##### EXERCISE DATA

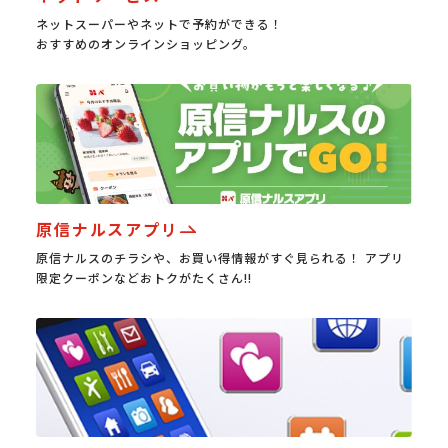
ネットスーパーやネットで予約ができる！
おすすめのオンラインショッピング。
原信ナルスアプリ
原信ナルスのチラシや、お買い得情報がすぐ見られる！ アプリ
限定クーポンなどおトクがたくさん!!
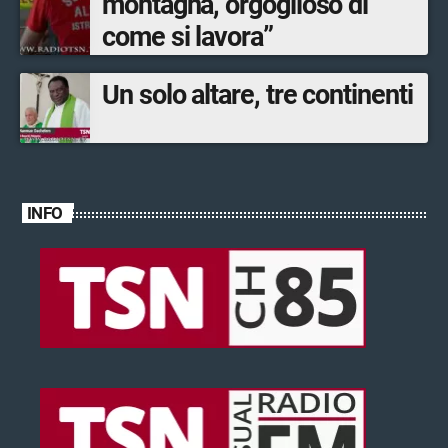
montagna, orgoglioso di
come si lavora”
Un solo altare, tre continenti
INFO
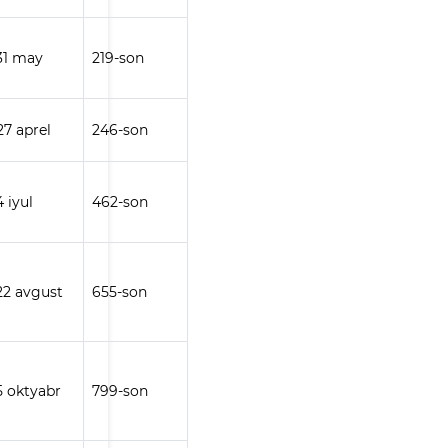
 31 may
219-son
27 aprel
246-son
4 iyul
462-son
 22 avgust
655-son
 5 oktyabr
799-son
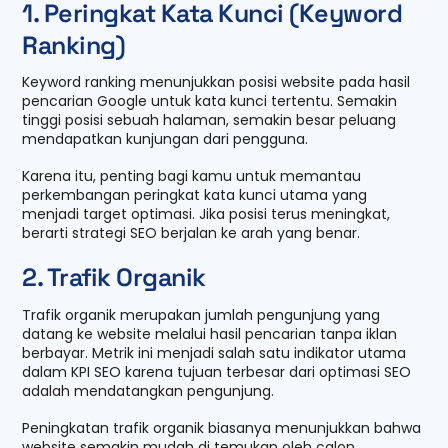
1. Peringkat Kata Kunci (Keyword
Ranking)
Keyword ranking menunjukkan posisi website pada hasil
pencarian Google untuk kata kunci tertentu. Semakin
tinggi posisi sebuah halaman, semakin besar peluang
mendapatkan kunjungan dari pengguna.
Karena itu, penting bagi kamu untuk memantau
perkembangan peringkat kata kunci utama yang
menjadi target optimasi. Jika posisi terus meningkat,
berarti strategi SEO berjalan ke arah yang benar.
2. Trafik Organik
Trafik organik merupakan jumlah pengunjung yang
datang ke website melalui hasil pencarian tanpa iklan
berbayar. Metrik ini menjadi salah satu indikator utama
dalam KPI SEO karena tujuan terbesar dari optimasi SEO
adalah mendatangkan pengunjung.
Peningkatan trafik organik biasanya menunjukkan bahwa
website semakin mudah di temukan oleh calon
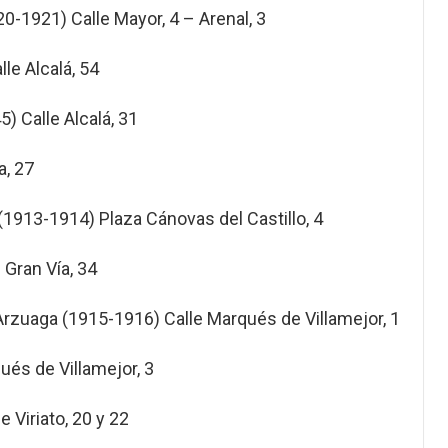
0-1921) Calle Mayor, 4 – Arenal, 3
le Alcalá, 54
) Calle Alcalá, 31
a, 27
(1913-1914) Plaza Cánovas del Castillo, 4
 Gran Vía, 34
Arzuaga (1915-1916) Calle Marqués de Villamejor, 1
ués de Villamejor, 3
 Viriato, 20 y 22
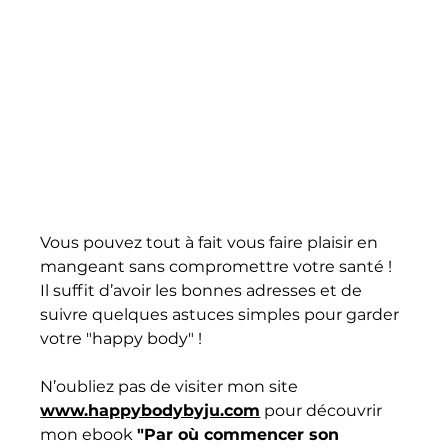
Vous pouvez tout à fait vous faire plaisir en 
mangeant sans compromettre votre santé ! 
Il suffit d’avoir les bonnes adresses et de 
suivre quelques astuces simples pour garder 
votre "happy body" !
N’oubliez pas de visiter mon site 
www.happybodybyju.com
 pour découvrir 
mon ebook 
"Par où commencer son 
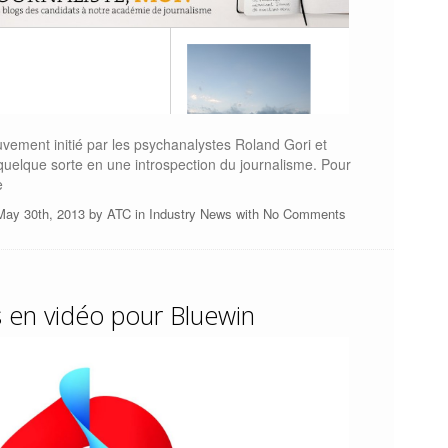
vement initié par les psychanalystes Roland Gori et
quelque sorte en une introspection du journalisme. Pour
e
May 30th, 2013 by
ATC
in
Industry News
with
No Comments
s en vidéo pour Bluewin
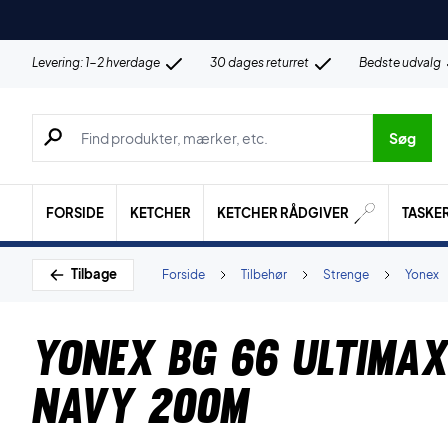
Levering: 1-2 hverdage
30 dages returret
Bedste udvalg
Søg efter produkter, mærker etc.
Søg
FORSIDE
KETCHER
KETCHER RÅDGIVER
TASKE
Tilbage
Forside
Tilbehør
Strenge
Yonex
Yonex BG 66 Ultimax
Navy 200m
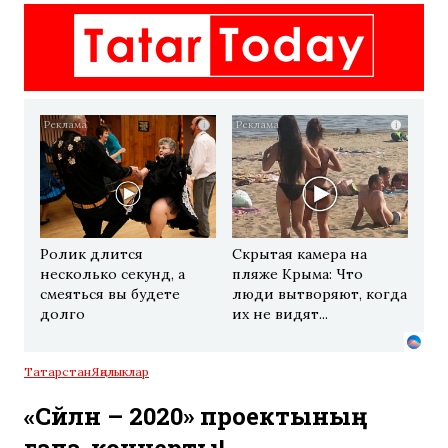
i
i
Ролик длится
Скрытая камера на
несколько секунд, а
пляже Крыма: Что
смеяться вы будете
люди вытворяют, когда
долго
их не видят...
Татарстан
Яңалыклар
«Сәйлән – 2020» проектының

##########

TASK DESCRIPTION » Leaving out the images, return the entries above exactly as they read.

FINISHED TASK »
ネットスーパーやネットで予約ができる！
おすすめのオンラインショッピング。
原信ナルスアプリ
原信ナルスのチラシや、お買い得情報がすぐ見られる！ アプリ
限定クーポンなどおトクがたくさん!!
montagna, orgoglioso di
come si lavora”
Un solo altare, tre continenti
INFO
 31 may
219-son
27 aprel
246-son
4 iyul
462-son
 22 avgust
655-son
 5 oktyabr
799-son
1. Peringkat Kata Kunci (Keyword
Ranking)
Keyword ranking menunjukkan posisi website pada hasil
pencarian Google untuk kata kunci tertentu. Semakin
tinggi posisi sebuah halaman, semakin besar peluang
mendapatkan kunjungan dari pengguna.
Karena itu, penting bagi kamu untuk memantau
perkembangan peringkat kata kunci utama yang
menjadi target optimasi. Jika posisi terus meningkat,
berarti strategi SEO berjalan ke arah yang benar.
2. Trafik Organik
Trafik organik merupakan jumlah pengunjung yang
datang ke website melalui hasil pencarian tanpa iklan
berbayar. Metrik ini menjadi salah satu indikator utama
dalam KPI SEO karena tujuan terbesar dari optimasi SEO
adalah mendatangkan pengunjung.
Peningkatan trafik organik biasanya menunjukkan bahwa
website semakin mudah di temukan oleh calon
0-1921) Calle Mayor, 4 – Arenal, 3
le Alcalá, 54
) Calle Alcalá, 31
a, 27
(1913-1914) Plaza Cánovas del Castillo, 4
 Gran Vía, 34
Arzuaga (1915-1916) Calle Marqués de Villamejor, 1
ués de Villamejor, 3
 Viriato, 20 y 22
Vous pouvez tout à fait vous faire plaisir en 
mangeant sans compromettre votre santé ! 
Il suffit d’avoir les bonnes adresses et de 
suivre quelques astuces simples pour garder 
votre "happy body" !
N’oubliez pas de visiter mon site 
www.happybodybyju.com
 pour découvrir 
mon ebook 
"Par où commencer son 
vement initié par les psychanalystes Roland Gori et
quelque sorte en une introspection du journalisme. Pour
e
May 30th, 2013 by
ATC
in
Industry News
with
No Comments
s en vidéo pour Bluewin
Levering: 1-2 hverdage
30 dages returret
Bedste udvalg
Søg efter produkter, mærker etc.
Søg
FORSIDE
KETCHER
KETCHER RÅDGIVER
TASKE
Tilbage
Forside
Tilbehør
Strenge
Yonex
Yonex BG 66 Ultimax
Navy 200m
i
i
Ролик длится
Скрытая камера на
несколько секунд, а
пляже Крыма: Что
смеяться вы будете
люди вытворяют, когда
долго
их не видят...
Татарстан
Яңалыклар
«Сәйлән – 2020» проектының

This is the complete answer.